CELL THERAPIES

Regenerative cell and tissue therapy in the hip

REGENERATIVE CELL AND TISSUE THERAPY IN THE HIP

Ben Woodhouse, Charlotte Hulme, Rajpal Nandra, Jade Perry, Helen McCarthy, Karina Wright* and Geraint Thomas*

* Denotes joint last author.

Funded by the Orthopaedic Institute

Damage to cartilage in the hip joint is a major cause of pain, disability and loss of mobility. Because cartilage has a very limited ability to repair itself, progressive cartilage damage often leads to osteoarthritis, with many patients ultimately requiring total hip arthroplasty. While joint replacement is highly successful, it is not an ideal solution for younger or more active patients, highlighting the need for effective cartilage-preserving and regenerative treatments.

Femoroacetabular impingement (FAI) is a common cause of hip pain and early joint degeneration in young and active adults. In many patients, this is driven by a CAM deformity, where excess bone and cartilage forms at the femoral head-neck junction. During hip movement, this abnormal shape causes repeated contact with the socket, leading to damage of the surrounding cartilage and increasing the risk of the early onset of osteoarthritis.

Surgical treatment for CAM deformities involves arthroscopic reshaping of the femoral head-neck junction. As part of this procedure, cartilage from the CAM region is routinely removed and discarded. Traditionally, this tissue has been considered to be surgical waste, however, this tissue often appears healthy. A central aim of this project is to determine whether CAM-derived cartilage could be repurposed as a useful autologous cell and tissue source for regenerative hip therapies.

Using cartilage collected during both hip arthroscopy and total hip arthroplasty, we have performed detailed comparisons between CAM cartilage and cartilage taken from NON-CAM regions of the same joint. Histological analysis has shown that, while CAM cartilage demonstrates surface-level wear, the deeper zones often retain preserved structure and cellularity (see picture insert 1, A: CAM, B: NON-CAM). Importantly, large numbers of viable cartilage cells can be isolated from CAM tissue. These cells show comparable survival, growth and metabolic activity to cells isolated from NON-CAM regions.

We have also demonstrated that CAM-derived chondrocytes retain key characteristics associated with cartilage health and repair. Gene expression analysis confirmed continued expression of cartilage-specific markers, while not showing excessive activation of genes associated with irreversible degeneration. Flow cytometry profiling demonstrated that these cells retain surface markers consistent with chondrogenic and progenitor-like phenotypes. When placed into three-dimensional pellet culture systems designed to mimic the joint environment, CAM-derived cells were able to produce cartilage-like matrix, supporting their regenerative potential.

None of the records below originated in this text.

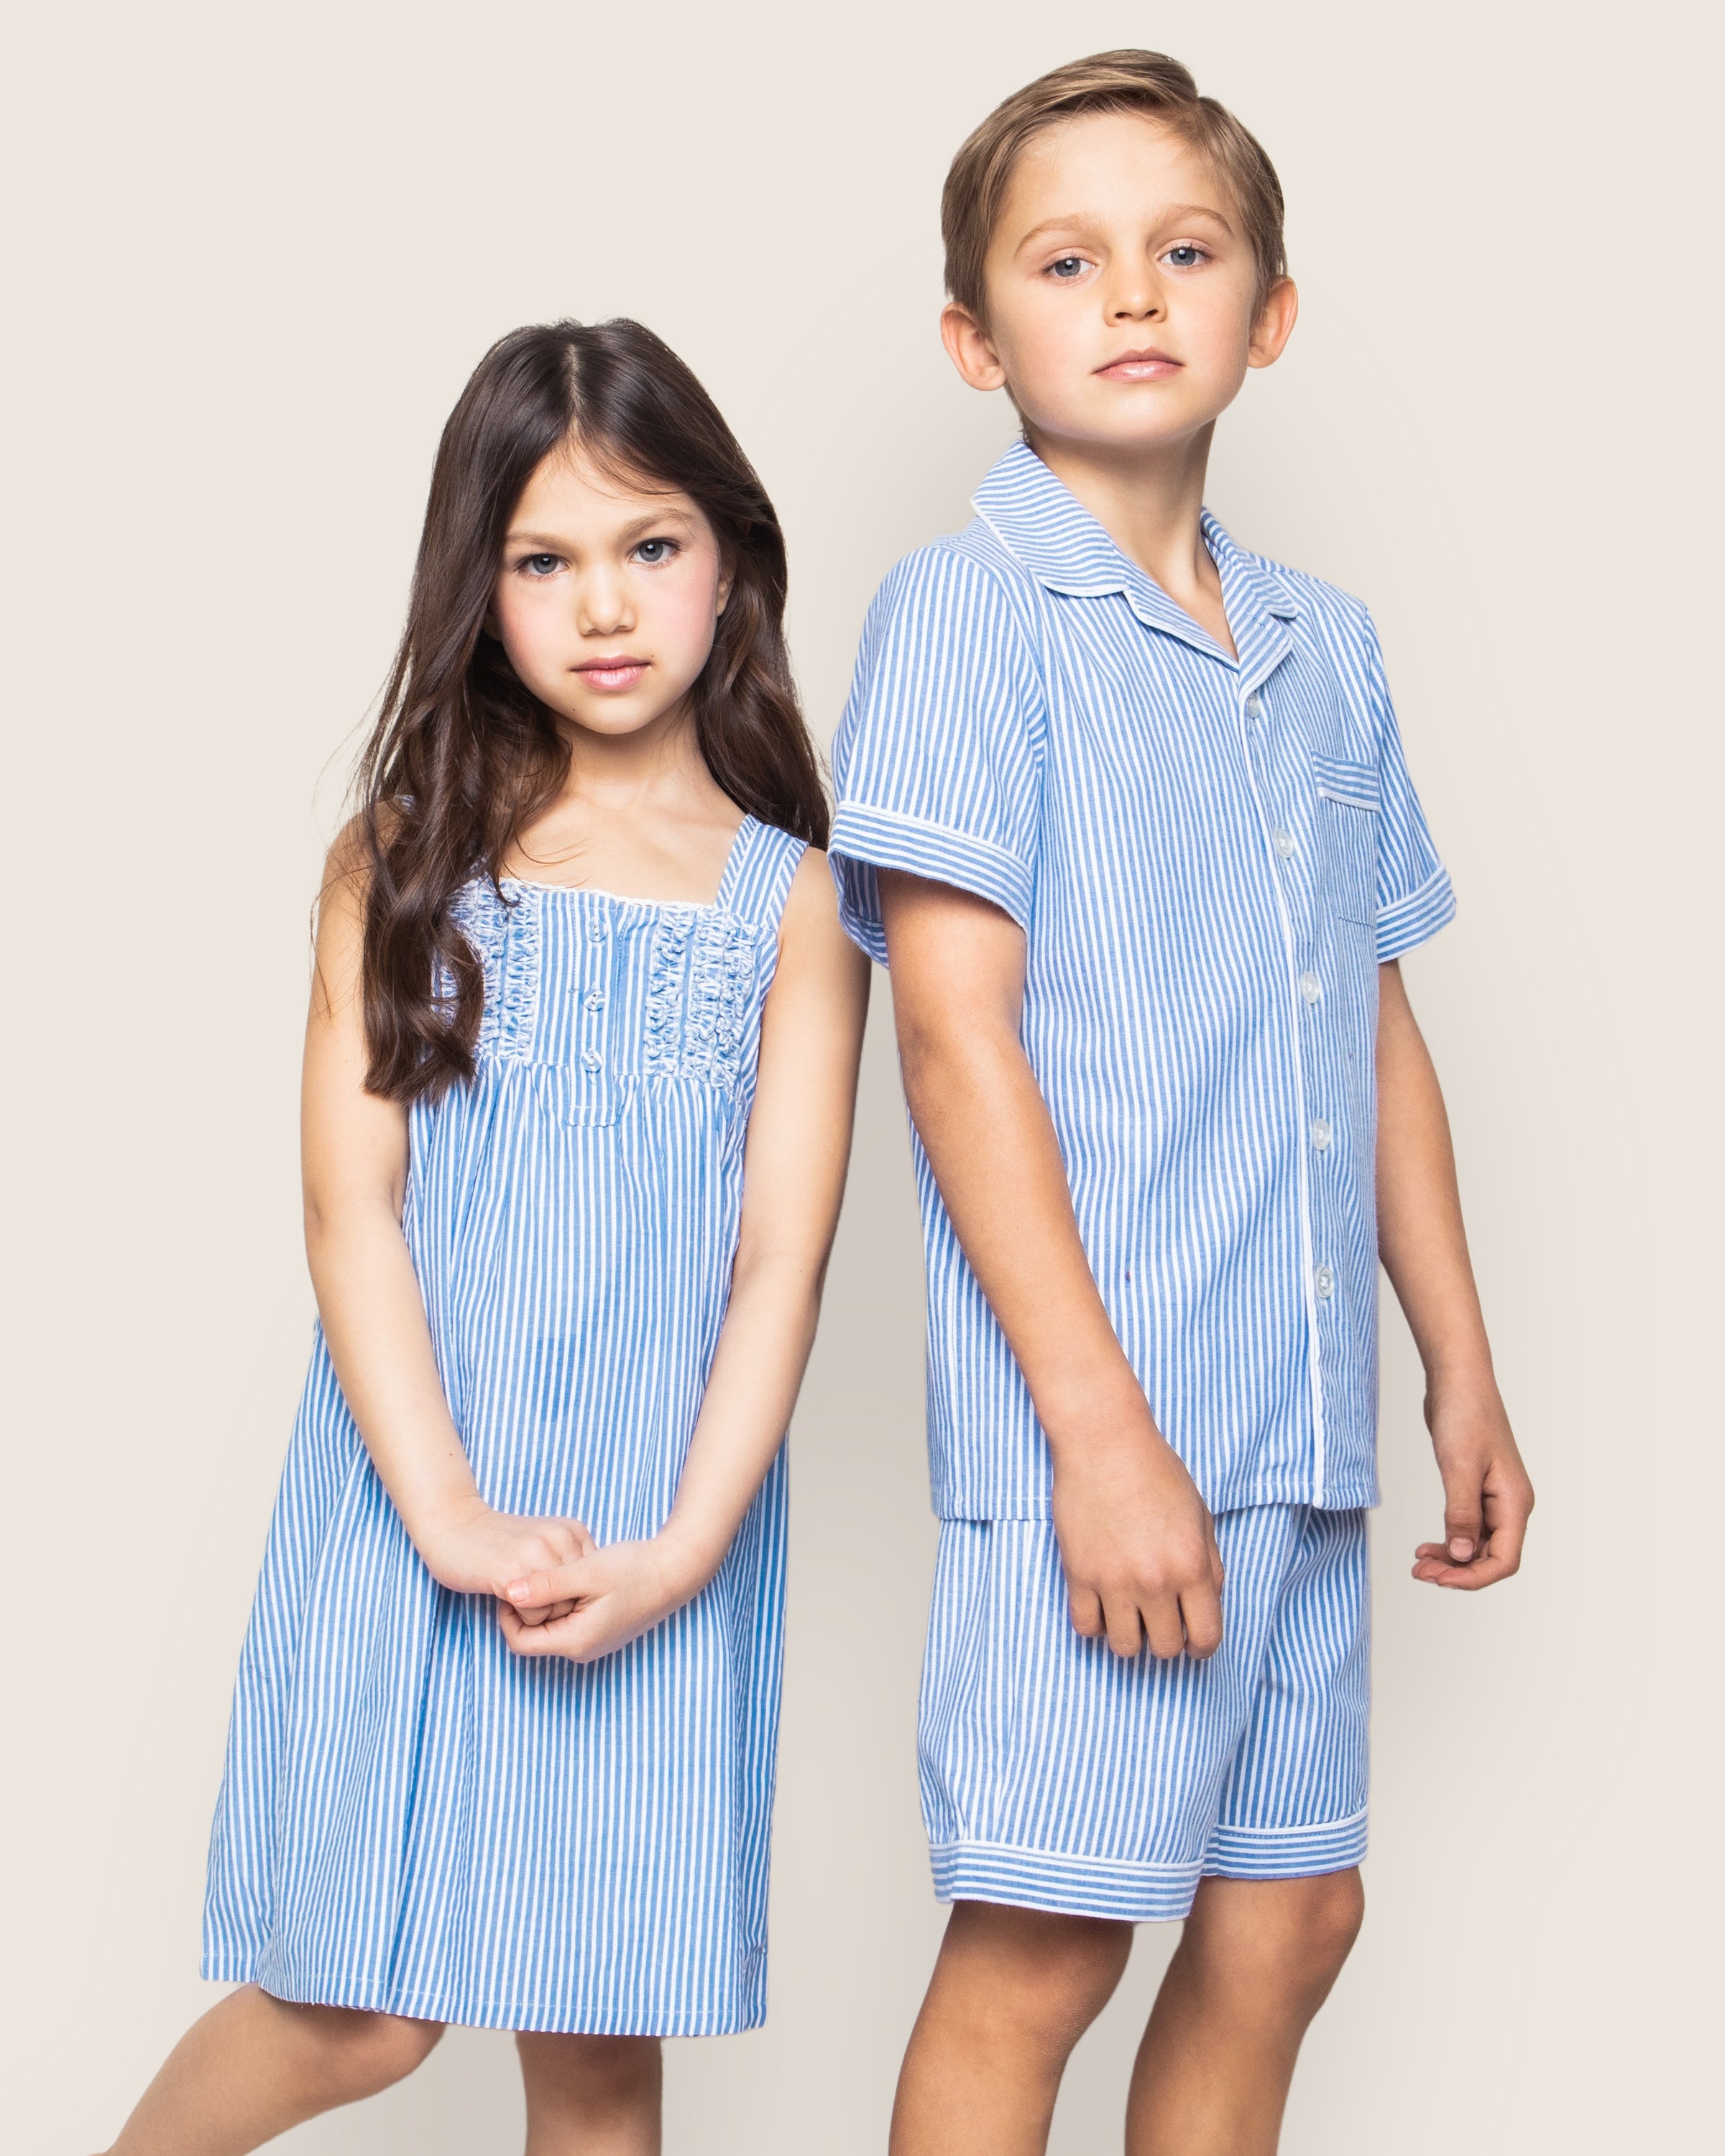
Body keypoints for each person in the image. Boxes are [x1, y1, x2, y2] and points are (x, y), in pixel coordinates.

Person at [828, 51, 1535, 2156]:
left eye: (1186, 250)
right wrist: (1098, 1433)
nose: (1132, 292)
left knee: (1291, 1919)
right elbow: (952, 1040)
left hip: (1305, 1430)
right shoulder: (965, 618)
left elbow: (1371, 1021)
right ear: (980, 336)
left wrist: (1461, 1371)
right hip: (1114, 1434)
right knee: (1043, 1950)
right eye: (1068, 259)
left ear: (1269, 311)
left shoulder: (1328, 648)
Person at [102, 318, 868, 2156]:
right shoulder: (405, 853)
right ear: (482, 587)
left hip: (657, 1525)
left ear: (731, 562)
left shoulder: (798, 905)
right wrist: (442, 1506)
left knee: (598, 2047)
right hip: (408, 1496)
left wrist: (684, 1550)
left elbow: (784, 1258)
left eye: (649, 545)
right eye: (544, 560)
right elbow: (348, 1204)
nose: (604, 603)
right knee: (356, 2015)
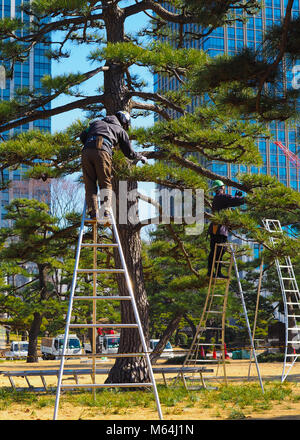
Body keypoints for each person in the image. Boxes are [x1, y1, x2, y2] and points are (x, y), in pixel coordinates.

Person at [80, 110, 147, 220]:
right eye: (125, 125)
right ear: (123, 121)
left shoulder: (96, 123)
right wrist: (140, 157)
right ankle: (105, 211)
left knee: (90, 184)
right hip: (102, 151)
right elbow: (129, 153)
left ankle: (93, 212)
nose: (125, 127)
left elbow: (83, 136)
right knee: (105, 182)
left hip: (86, 152)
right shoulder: (119, 130)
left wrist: (90, 144)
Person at [207, 180, 245, 278]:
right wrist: (241, 198)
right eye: (223, 187)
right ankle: (213, 272)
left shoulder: (218, 198)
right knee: (217, 250)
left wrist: (236, 197)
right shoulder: (221, 197)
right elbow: (234, 201)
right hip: (218, 229)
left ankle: (214, 272)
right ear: (221, 188)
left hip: (218, 228)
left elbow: (230, 202)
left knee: (218, 251)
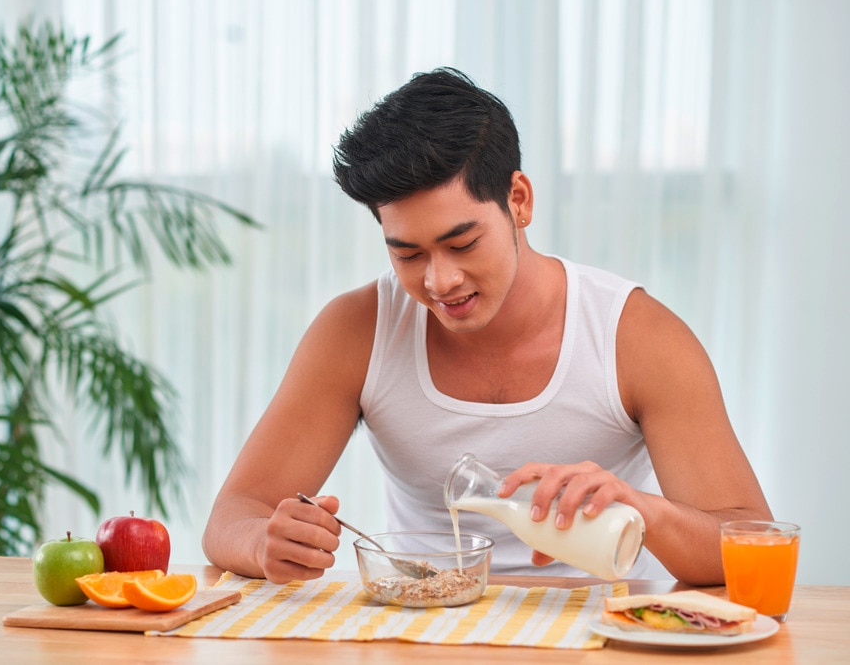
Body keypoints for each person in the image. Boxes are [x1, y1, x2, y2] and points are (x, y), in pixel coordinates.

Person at [202, 67, 772, 586]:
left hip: (598, 636)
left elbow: (751, 543)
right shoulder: (357, 331)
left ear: (518, 200)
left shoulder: (635, 336)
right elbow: (233, 514)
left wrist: (644, 510)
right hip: (421, 634)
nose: (439, 281)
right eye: (407, 254)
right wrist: (265, 542)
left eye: (462, 243)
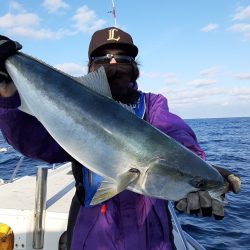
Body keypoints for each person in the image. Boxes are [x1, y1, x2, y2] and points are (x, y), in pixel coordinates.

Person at [0, 28, 240, 250]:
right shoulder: (72, 103)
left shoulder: (152, 105)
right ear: (90, 67)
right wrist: (7, 93)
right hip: (91, 234)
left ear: (135, 67)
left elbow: (176, 135)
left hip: (152, 237)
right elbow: (34, 144)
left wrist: (201, 168)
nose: (113, 64)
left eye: (122, 59)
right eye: (103, 59)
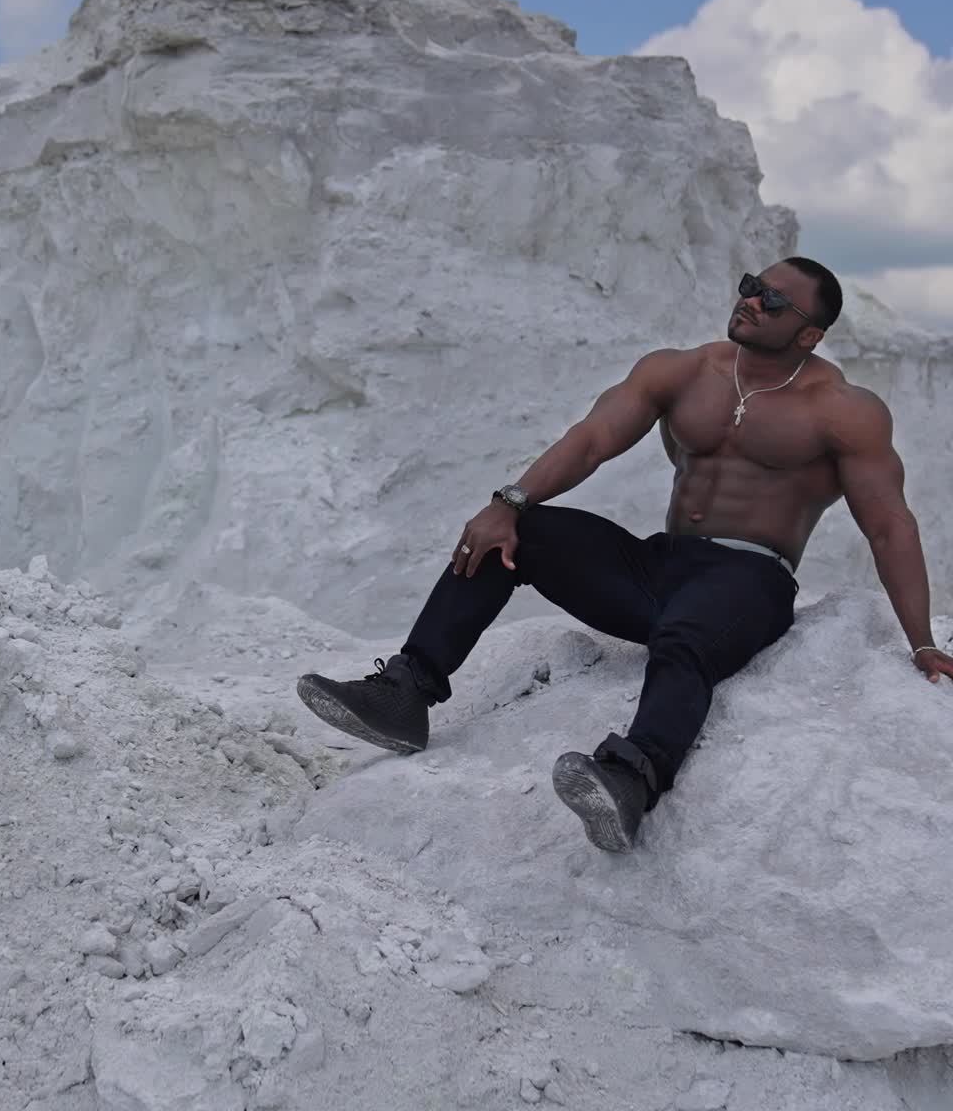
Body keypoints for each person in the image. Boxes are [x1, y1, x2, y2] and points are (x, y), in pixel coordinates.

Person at [296, 257, 953, 852]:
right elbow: (592, 440)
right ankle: (406, 693)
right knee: (520, 534)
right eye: (751, 286)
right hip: (660, 565)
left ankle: (632, 778)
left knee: (687, 636)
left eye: (773, 301)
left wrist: (921, 642)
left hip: (751, 577)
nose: (751, 301)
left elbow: (888, 526)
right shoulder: (681, 371)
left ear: (809, 334)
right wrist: (509, 502)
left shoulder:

Together, these findings demonstrate that CAM cartilage is not simply waste tissue, but a biologically active and clinically relevant tissue source. This has direct implications for emerging single-stage repair techniques, particularly minced cartilage implantation. In this approach, cartilage removed during surgery is finely processed and re-implanted directly into cartilage defects, often combined with biological adjuncts such as bone marrow aspirate concentrate (BMAC), avoiding the need for multiple procedures.

Ongoing and future work within this project focuses on optimising minced cartilage repair specifically for the hip. This includes investigating how different arthroscopic shavers and tissue-processing techniques influence cartilage fragment size, cell viability, cell density and overall biological quality (see picture insert 2). We are also assessing how CAM-derived minced cartilage performs when combined with BMAC, and whether this approach may, in certain cases, provide superior biological input compared with the small volumes of cartilage traditionally obtained from trimming the edges of defects.

A range of clinically relevant outcome measures are being used to guide this optimisation, including cell viability and growth rates, metabolic activity, confocal imaging of cell morphology and survival, molecular analysis of cartilage-forming genes, and three-dimensional explant culture models. In parallel, synovial fluid, blood and bone marrow samples are being collected to support future biomarker discovery and patient stratification studies.

By re-evaluating tissue that is routinely discarded during hip surgery, this work aims to develop more effective, accessible and cost-efficient regenerative treatments for hip cartilage damage. Ultimately, this research seeks to improve patient outcomes following hip preservation surgery and reduce the risk of progression to osteoarthritis and joint replacement.